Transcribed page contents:
= Beginning of Section =
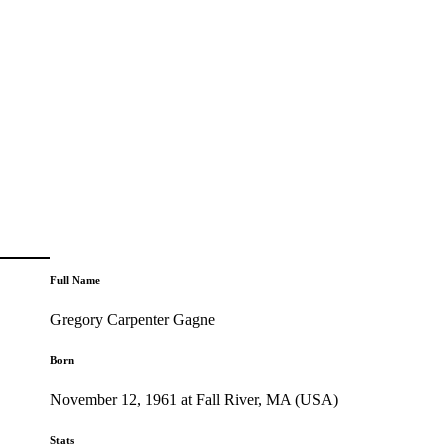
Full Name
Gregory Carpenter Gagne
Born
November 12, 1961 at Fall River, MA (USA)
Stats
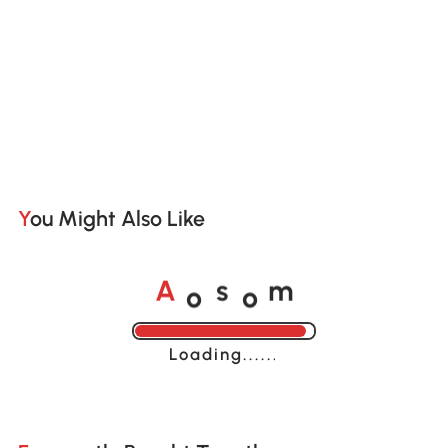
You Might Also Like
o
o
A
s
m
Loading......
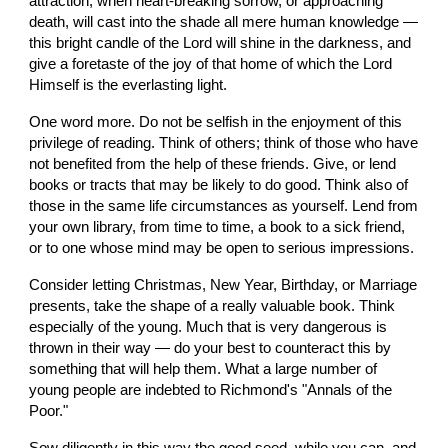
attraction, when heart-breaking sorrow, or approaching 
death, will cast into the shade all mere human knowledge — 
this bright candle of the Lord will shine in the darkness, and 
give a foretaste of the joy of that home of which the Lord 
Himself is the everlasting light.
One word more. Do not be selfish in the enjoyment of this 
privilege of reading. Think of others; think of those who have 
not benefited from the help of these friends. Give, or lend 
books or tracts that may be likely to do good. Think also of 
those in the same life circumstances as yourself. Lend from 
your own library, from time to time, a book to a sick friend, 
or to one whose mind may be open to serious impressions.
Consider letting Christmas, New Year, Birthday, or Marriage 
presents, take the shape of a really valuable book. Think 
especially of the young. Much that is very dangerous is 
thrown in their way — do your best to counteract this by 
something that will help them. What a large number of 
young people are indebted to Richmond's "Annals of the 
Poor."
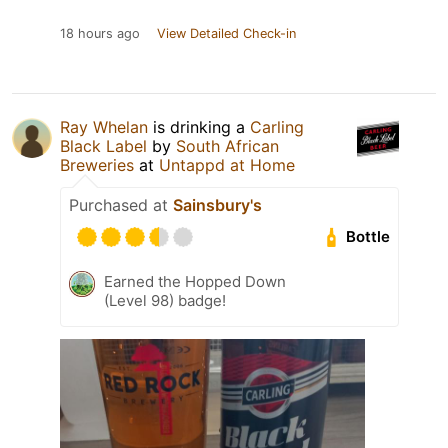
18 hours ago
View Detailed Check-in
Ray Whelan
is drinking a
Carling
Black Label
by
South African
Breweries
at
Untappd at Home
Purchased at
Sainsbury's
Bottle
Earned the Hopped Down
(Level 98) badge!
= End of Section =
EXERCISE AIM: Retype every entry exactly as written, but omit the pictures.

YOUR RESPONSE:
Full Name
Gregory Carpenter Gagne
Born
November 12, 1961 at Fall River, MA (USA)
Stats
You Might Also Like
o
o
A
s
m
Loading......
attraction, when heart-breaking sorrow, or approaching 
death, will cast into the shade all mere human knowledge — 
this bright candle of the Lord will shine in the darkness, and 
give a foretaste of the joy of that home of which the Lord 
Himself is the everlasting light.
One word more. Do not be selfish in the enjoyment of this 
privilege of reading. Think of others; think of those who have 
not benefited from the help of these friends. Give, or lend 
books or tracts that may be likely to do good. Think also of 
those in the same life circumstances as yourself. Lend from 
your own library, from time to time, a book to a sick friend, 
or to one whose mind may be open to serious impressions.
Consider letting Christmas, New Year, Birthday, or Marriage 
presents, take the shape of a really valuable book. Think 
especially of the young. Much that is very dangerous is 
thrown in their way — do your best to counteract this by 
something that will help them. What a large number of 
young people are indebted to Richmond's "Annals of the 
Poor."
18 hours ago
View Detailed Check-in
Ray Whelan
is drinking a
Carling
Black Label
by
South African
Breweries
at
Untappd at Home
Purchased at
Sainsbury's
Bottle
Earned the Hopped Down
(Level 98) badge!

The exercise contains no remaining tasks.